O tema foi debatido hoje durante o evento “O Seguro Rural que o Brasil precisa”, promovido pela consultoria Meridiana com apoio da Confederação Nacional das Seguradoras (CNseg), da Federação Nacional de Seguros Gerais (FenSeg) e do Instituto Pensar Agropecuária (IPA), ligado à Frente Parlamentar da Agropecuária (FPA). Além da necessidade de ampliar investimentos públicos no setor, os participantes defenderam a diversificação dos instrumentos de proteção e a modernização do atual modelo de gestão de riscos agrícolas.
Para Tereza Cristina, senadora (PP-MS), o Brasil precisa consolidar uma cultura de contratação de seguros, especialmente diante da intensificação dos eventos climáticos extremos. “Nós temos que trabalhar o nosso agricultor para ele ter a cultura do seguro. […] E o seguro não é só climático. Esse é o principal ponto, mas ele tem que partir para um seguro de renda, ele tem que partir para um seguro paramétrico, ele tem outras opções, para que cada produtor possa segurar a sua produção de uma maneira apropriada. […] O que é R$ 1 bilhão para um setor que contribui com 30% do nosso PIB?”, afirmou.
Na avaliação de Dyogo Oliveira, presidente da CNseg, a ampliação do Seguro Rural deve ser tratada como política pública permanente. “A gente tem que ter uma visão de longo prazo, porque vai custar muito mais barato para o Tesouro expandir o seguro rural do que continuar fazendo as renegociações de dívida agrícola, por exemplo”, destacou, ao defender maior atenção da política econômica para o tema.

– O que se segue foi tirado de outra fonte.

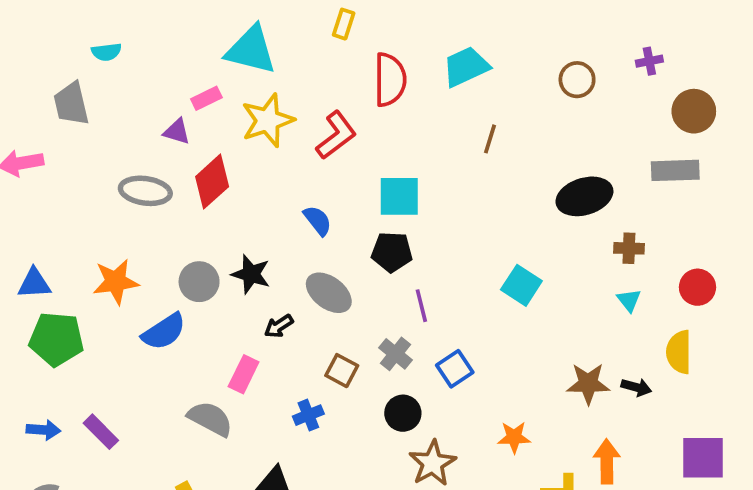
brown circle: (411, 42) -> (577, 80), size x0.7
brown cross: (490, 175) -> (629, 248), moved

O presidente da Frente Parlamentar da Agropecuária, Pedro Lupion, deputado federal (Republicanos-PR), ressaltou que o avanço da legislação pode contribuir para ampliar a adesão dos produtores ao sistema. “Esperamos, com a conclusão da proposta legislativa que retornou ao Senado, que possamos aprimorar o setor neste tema e conseguir avançar rapidamente após a aprovação da nossa lei. Os Estados Unidos levaram mais de 20 anos para chegar a um sistema que hoje é um modelo que nós gostamos. A gente tem que correr contra o tempo para tentar chegar nisso em bem menos de 20 anos e, a curto prazo, consolidar uma cultura de seguro no Brasil”, afirmou.
Durante o encontro, os debatedores também defenderam maior investimento em gestão de riscos, mitigação dos impactos climáticos, desenvolvimento de seguros com maior aplicação tecnológica e adoção de experiências internacionais que possam contribuir para ampliar a cobertura e a eficiência do sistema brasileiro. O debate ocorre enquanto o Projeto de Lei nº 2.951/2024, que reformula o Seguro Rural, aguarda nova deliberação no Senado Federal após ter sido aprovado, com alterações, pela Câmara dos Deputados.